:: PROBLEM DETAILS ::
Print the lines from the one containing "3. **Doa Detail Page**" through the one containing "- Add to favorites functionality", character for character, with both of those lines included.

------ INFORMATION ------

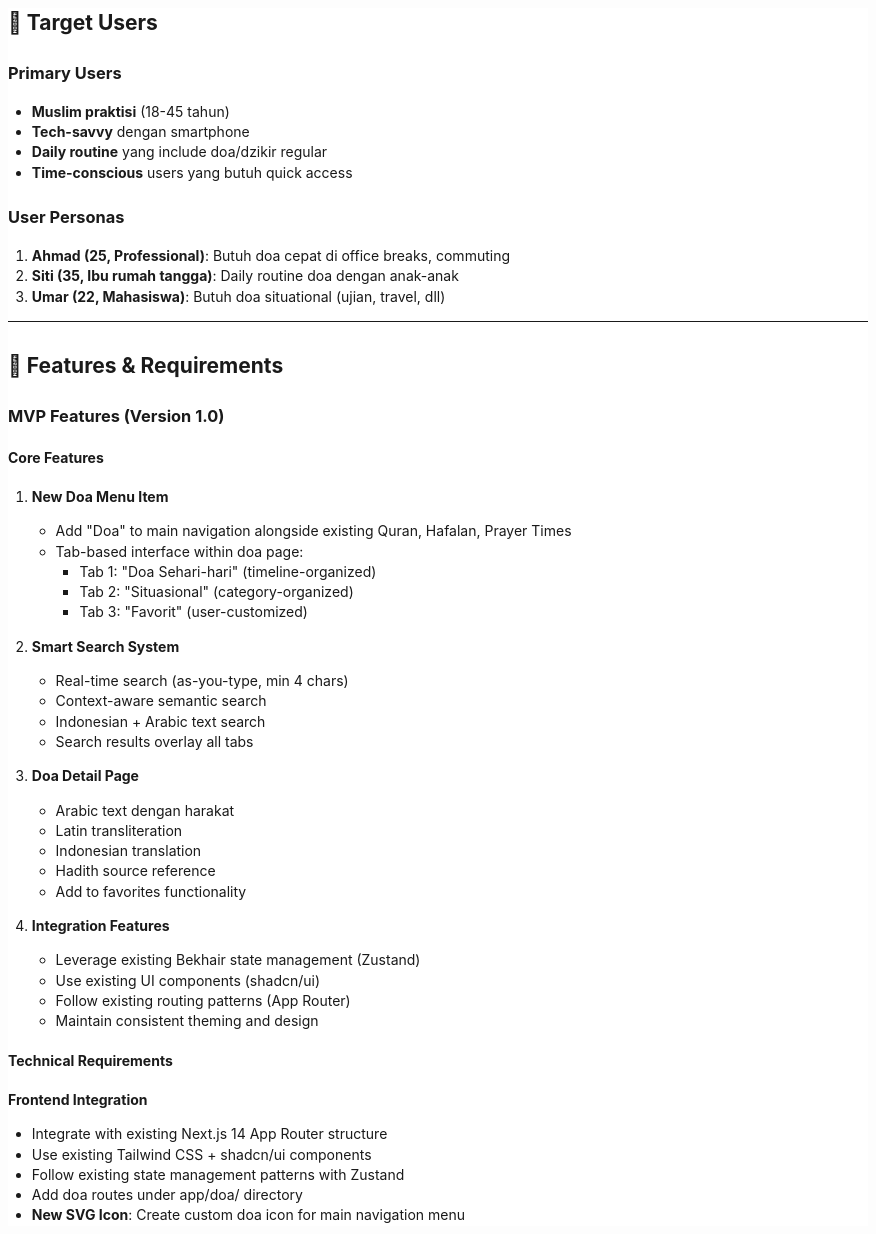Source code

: 
## 👥 **Target Users**

### **Primary Users**
- **Muslim praktisi** (18-45 tahun)
- **Tech-savvy** dengan smartphone
- **Daily routine** yang include doa/dzikir regular
- **Time-conscious** users yang butuh quick access

### **User Personas**
1. **Ahmad (25, Professional)**: Butuh doa cepat di office breaks, commuting
2. **Siti (35, Ibu rumah tangga)**: Daily routine doa dengan anak-anak
3. **Umar (22, Mahasiswa)**: Butuh doa situational (ujian, travel, dll)

---

## 🚀 **Features & Requirements**

### **MVP Features (Version 1.0)**

#### **Core Features**
1. **New Doa Menu Item**
   - Add "Doa" to main navigation alongside existing Quran, Hafalan, Prayer Times
   - Tab-based interface within doa page:
     - Tab 1: "Doa Sehari-hari" (timeline-organized)
     - Tab 2: "Situasional" (category-organized)  
     - Tab 3: "Favorit" (user-customized)

2. **Smart Search System**
   - Real-time search (as-you-type, min 4 chars)
   - Context-aware semantic search
   - Indonesian + Arabic text search
   - Search results overlay all tabs

3. **Doa Detail Page**
   - Arabic text dengan harakat
   - Latin transliteration  
   - Indonesian translation
   - Hadith source reference
   - Add to favorites functionality

4. **Integration Features**
   - Leverage existing Bekhair state management (Zustand)
   - Use existing UI components (shadcn/ui)
   - Follow existing routing patterns (App Router)
   - Maintain consistent theming and design

#### **Technical Requirements**

**Frontend Integration**
- Integrate with existing Next.js 14 App Router structure
- Use existing Tailwind CSS + shadcn/ui components
- Follow existing state management patterns with Zustand
- Add doa routes under app/doa/ directory
- **New SVG Icon**: Create custom doa icon for main navigation menu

------

:: TASK OUTPUT ::
3. **Doa Detail Page**
   - Arabic text dengan harakat
   - Latin transliteration  
   - Indonesian translation
   - Hadith source reference
   - Add to favorites functionality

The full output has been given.